### Data for this exercise
------------------------------

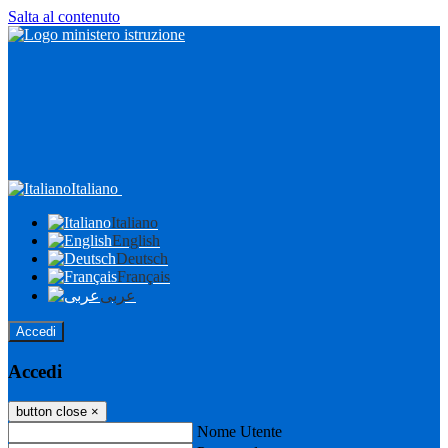
Salta al contenuto
Italiano
Italiano
English
Deutsch
Français
عربى
Accedi
Accedi
button close
×
Nome Utente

------------------------------

### Exercise objective
Quote everything in the listing above exactly; pictures are the only thing to omit.

### Task solution
Salta al contenuto
Italiano
Italiano
English
Deutsch
Français
عربى
Accedi
Accedi
button close
×
Nome Utente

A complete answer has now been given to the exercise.